13- i'm so sick of myself

7K 608 673
                                    

olivia rodrigo - jelousy, jelousy

jungkook'un evinde yaptığımız her kahvaltı hiç susmadan ve gülmeyi bir saniye bile bırakamadan geçiyordu. ekiptekiler birbirleriyle dalga geçiyor ve genelde direkt olarak bana eski anılarını anlatıyorlardı.

bu sabah öyle olmadı.

gözlerimi jungkook'un yanında açmıştım. uyanmasını beklerken onu izleyeceğim sırada gözlerini aralayıp bana gülümsemişti. çoktan uyandığını, diğerleriyle olan işlerini hallettiğini ve yarım saat önce yanıma geldiğini söylediğinde ise sırıtarak dudaklarına minik bir öpücük kondurup yataktan kalkmıştım.

sabah oynaşması denen şeyden yapmaya vaktimiz olmamıştı, jungkook vücudumdan pek de uzak durmamıştı fakat vaktimizin olmadığını öpücüğüme karşılık vermemesiyle anlamıştım.

ben duş alırken jungkook aşağı inmişti. kahvaltı hazırlanmasına yardım edemesem de yerime geçip onlara katılmıştım.

şimdi ise hala masadaydık. namjoon jungkook'u itip gerginlik başlatalı sadece on dakika olmuştu.

önceden nasıl olduklarını bilmesem de hayatlarına girdiğim süreden beri epey yakın duruyorlardı. ilk tanıştığım kişi namjoon'du, bu da jungkook'la olan ilişkilerinin artısı gibiydi.

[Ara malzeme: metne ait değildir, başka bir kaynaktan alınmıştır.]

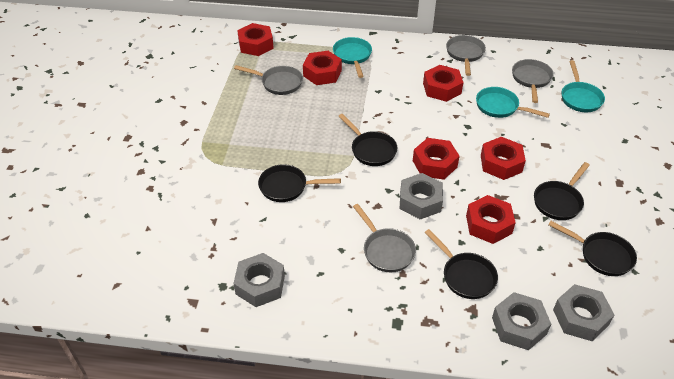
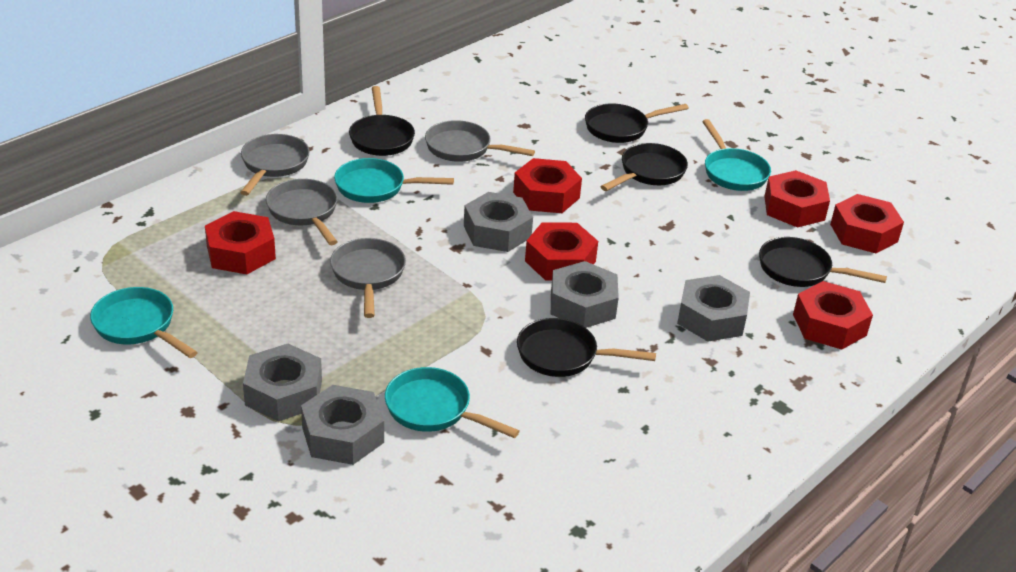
grey nut: [233,253,285,307] [400,173,443,219] [492,292,551,350] [553,284,614,341] = 4 -> [243,344,322,422] [301,385,384,465] [464,192,533,252] [551,261,619,328] [677,275,750,342] = 5
turquoise pan: [333,37,372,78] [476,87,550,118] [562,60,605,112] = 3 -> [90,287,198,358] [334,158,454,203] [385,367,520,438] [702,119,771,191] = 4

namjoon kapıdan geçerken yanından geçen jungkook'a tam anlamıyla omuz atmıştı, buna ben dahil diğer üç kişi de şahit olmuştu. jungkook'un hiç bozuntuya vermeden geçeceğini düşünsem de önce sert bakışlarını namjoon'a doğrulttu, sonrasında ise her zamanki derin nefesinden alarak mutfağa ilerledi.

o anların üzerinden dakikalar geçmiş ve masaya oturmuştuk. yine de pek bir şey değişmemişti. jungkook karşımda oturuyordu ve tam anlamıyla yüzünde tek bir mimik bile oynamıyordu.

"bugün işimiz var mı?" jennie ortamı yumuşatmak adına konuştuğunda ona katıldım.

"bence hep beraber bir şeyler yapabiliriz, mesela.." herkes değişik yüzlerle bana baktığında saçmaladığımı fark ettim. hep beraber ne yapabilirdik ki?

"güzel fikir jimin." namjoon beni onayladığında elimi ona doğru uzattım, elime çaktıktan sonra devam etti. "diğerleri sıkıcı, bize katılmazlar eminim."

sıkıcı değillerdi, büyük ihtimalle evde vakit geçirmekten daha fazla hoşlanıyorlardı. yine de namjoon'u başımla onayladım. "benim çok güzel fikirlerim var. mesela piknik yapabiliriz. çok güzel olur."

"evet, ya da kampa gideriz. gece çok güzel oluyor." namjoon bana bakarken gülerek konuştuğunda diğerlerinin de fikrini öğrenebilmek adına herkese tek tek baktım.

jungkook tek kaşı havada, dili yanağının içinde gezerken bana bakıyordu. arkasındaki sandalyeye yaslanmıştı ve güçlü kolları masaya doğru uzanmıştı.

elinde kahvaltı bıçağını döndürerek beni izlemeye devam ederken alt dudağımı ısırarak ona baktım. "senin yapmak istediğin bir şey var mı jungkook?"

"var," başıyla beni onaylarken elindeki bıçağı masaya bıraktı, "odama gitmek."

izin alırmışçasına hepimize baktığında kimsenin sesi çıkmadı. jungkook ayağa kalkarak merdivene yönelirken önünden geçtiği kai'nin saçlarını dağıttı, bana küçük bir bakış attıktan sonra salondan ayrılarak odasına çıktı.

o bakış büyük ihtimalle odasına çağırmasının sessiz haliydi.

herkes yerinden kalktığında ben de kalktım ve masadan birer parça alarak mutfağa götürürlerken onlara yardım ettim.